Hodgkin's lymphoma (HL) and Hodgkin-like entities expressing EBV have been reported following allotransplant [16, 17]. While some of the large cells in the “T cell areas” of the tumor resemble Reed-Sternberg cells, these are admixed with almost no small lymphocytes, atypical even for lymphocyte depleted HL. The large cell phenotype, however, could be compatible with this diagnosis, showing CD30, PAX-5, and variable/weak CD45 expression. A review of classic Hodgkin's lymphoma showed that approximately 5% (12 of 259 cases) expressed at least one T-cell marker in the following order: CD2, CD4, CD3, CD5, and CD8 [18]. Further, 13.7% of stage-IIIB/IV Hodgkin's lymphoma showed expression of TIA-1 in tumor cells [19], despite its supposed T/NK specificity.
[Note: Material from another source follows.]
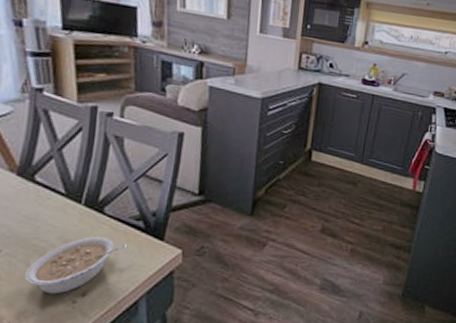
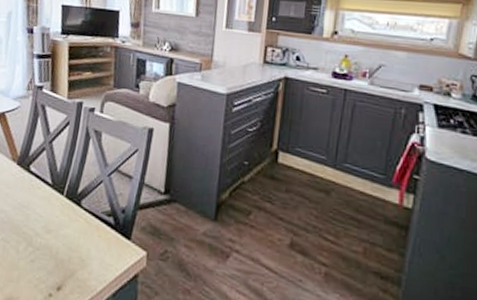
legume: present [24,237,126,294] -> none [13,229,98,285]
Kanavaros et al. also reported that two of fifty cases of HL weakly expressed TIA-1 and granzyme B in a proportion of the Reed-Sternberg cells [20]. Although the immunophenotype is compatible with a minority of HL cases, we feel the morphologic findings do not support this diagnosis.

Finally, this case presents some interesting parallels with a rare entity known as pyothorax-associated lymphoma (PAL), a non-Hodgkin's lymphoma of B-cell phenotype developing in the pleural cavity of patients after more than 20-year history of pyothorax resulting from an artificial pneumothorax. It usually shows a diffuse proliferation of large cells of B-cell type with loss of some B-cell markers and gain of aberrant T-cell markers such as CD2, CD3, and CD4 in a proportion of cases. PAL is strongly associated with Epstein-Barr virus (EBV) infection [21, 22]. In contrast to the current case, most PAL cases are reported to exhibit a consistent phenotype throughout the tumor. An interesting exception was reported by Mori et al. [22] in which CD20 and CD3 were coexpressed in most cells but with subsets expressing one or the other. In this case, nearly all cells were positive for EBV. To the best of our knowledge, the patient in this case did not have any long-standing fluid collection either near the tumor site or elsewhere.

In summary, we have reported a unique case of posttransplant lymphoma consisting of two distinct but related cell populations occurring very long after organ transplantation, possibly precipitated by an acute EBV infection. This case emphasizes the need for an extensive tumor sampling and immunohistochemical analysis in atypical cases as our limited initial analysis would have rendered a diagnosis of a T cell/anaplastic PTLD, depriving the patient and clinician of potentially effective therapeutic modalities such as Rituxan. This case also suggests further interesting avenues of investigation of the effect of EBV infection on tumorigenesis and cell phenotype.